Mexico consumes more ketchup in the world than eight other countries. Heinz used to have a less than 1% share of the Mexican market. Odd, yes? Especially since Heinz makes really good ketchup. So what does the company do?

It buys a private label supplier of ketchup to such outlets as Domino’s Pizza, Burger King and Kentucky Fried Chicken, gains a toehold in the business and then goes on to demonstrate its product superiority. Most Mexican ketchups contain starch. So you go around doing a demo where you drop a drop of iodine on local ketchup and it turns black. Then you put a drop on Heinz ketchup and it stays red. No starch fillers. Quality wins. Heinz now has a 12% share of the market.

When I was marketing director for Unilever in Japan, we launched Domestos, the first bleach toilet cleaner. All the other toilet cleaners in Japan were acid cleaners. We did a side by side demo, running an acid cleaner down one side of a soiled tile and Domestos down the other side. The Domestos side was whiter than the streak down a skunk’s back. The other side, not so clean.

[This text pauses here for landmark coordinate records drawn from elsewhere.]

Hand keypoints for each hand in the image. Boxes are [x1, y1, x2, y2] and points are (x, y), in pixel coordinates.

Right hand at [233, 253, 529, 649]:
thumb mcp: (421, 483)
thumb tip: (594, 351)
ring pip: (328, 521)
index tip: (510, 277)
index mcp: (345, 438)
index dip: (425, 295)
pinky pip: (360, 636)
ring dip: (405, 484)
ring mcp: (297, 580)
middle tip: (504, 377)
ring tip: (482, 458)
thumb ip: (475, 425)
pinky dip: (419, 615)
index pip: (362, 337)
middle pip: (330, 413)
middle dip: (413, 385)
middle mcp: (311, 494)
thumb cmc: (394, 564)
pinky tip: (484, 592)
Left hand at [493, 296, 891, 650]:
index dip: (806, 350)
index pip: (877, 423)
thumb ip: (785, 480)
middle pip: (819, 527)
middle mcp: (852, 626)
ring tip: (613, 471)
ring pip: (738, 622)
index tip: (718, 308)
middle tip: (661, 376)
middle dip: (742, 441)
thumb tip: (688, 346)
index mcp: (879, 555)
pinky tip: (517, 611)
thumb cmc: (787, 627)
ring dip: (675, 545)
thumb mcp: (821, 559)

Domestos became a market leader.

The lesson: The way to win in emerging markets is by demonstrating superior quality to markets hungry for better qualities of life.

Friday, January 01, 2010

A New Year's Toast To Brands

Alas poor Saab, I knew it well,

an auto of infinite pleasure, of most excellent driving,

he hath borne me in its seats a thousand times;

and now, how abhorred in my imagination it is!

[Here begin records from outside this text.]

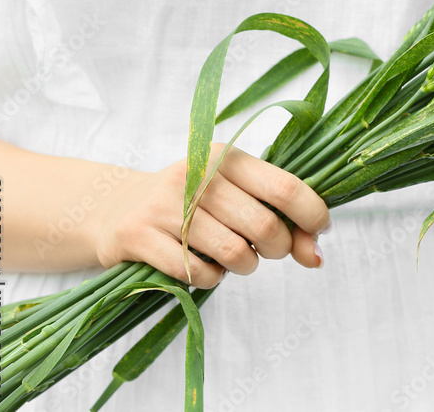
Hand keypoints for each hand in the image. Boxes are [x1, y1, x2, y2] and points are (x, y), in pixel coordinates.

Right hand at [89, 144, 329, 287]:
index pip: (285, 187)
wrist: (114, 206)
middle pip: (264, 226)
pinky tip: (203, 265)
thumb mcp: (235, 195)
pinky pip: (198, 273)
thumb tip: (316, 256)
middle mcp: (196, 175)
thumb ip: (282, 220)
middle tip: (267, 249)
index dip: (312, 215)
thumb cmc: (191, 203)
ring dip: (245, 265)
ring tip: (235, 256)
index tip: (319, 230)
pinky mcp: (139, 234)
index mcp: (225, 156)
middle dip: (278, 248)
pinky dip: (211, 278)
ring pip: (235, 253)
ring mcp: (165, 204)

My gorge rises at it. GM is to close down Saab.


When I lived in California, I used to drive my 900 Saab convertible car up into the Orange County hills and survey the David Hockney-lit valleys of opulence. I even bought my daughter the short-lived four-wheel 9-2X to navigate the frozen roads of Ann Arbor to Zingerman’s on a frigid Sunday morn.


How sad it is when a brand name dies. How many millions upon millions do companies put into the value of a name only to see it sometimes die on the vine of commerce?


In 2010, though, we will most likely see more and more value placed on brand names. Kettle Chips sells for $700 million. P&G pursues the freshening scent of Ambi Pur. Kraft looks to gorge itself on Cadbury chocolate, while Cadbury itself, like any lover of chocolate, longs for an even richer aficionado of its sweet sales.


Wherein lies the value of such names. Well, surely, a great deal of it lies in the goods it delivers, whether it is quirky driving, convenient air scenting, crispy potatoes and crème eggs. These elements go into the essence of the brand and help define it.


I was struck the other day by the comments of a friend of mine who is looking for a job. I asked what he had learned about flogging himself on the job search. He replied: be unique and be focused. A truer definition of branding has been rarely been stated. Now all that remains is for him to spend tireless energy on promotion and millions on advertising and he will land somewhere, as will Cadbury and, we hope, Saab. We feel emotional attachments to our brands, our friends, and their personalities. And that makes their value all the more dearer.


As we enter 2010, let’s hope it is a year in which brands and friends receive their just due, their well deserved value and the stewards of those brands have the wisdom and the money to carry them forward.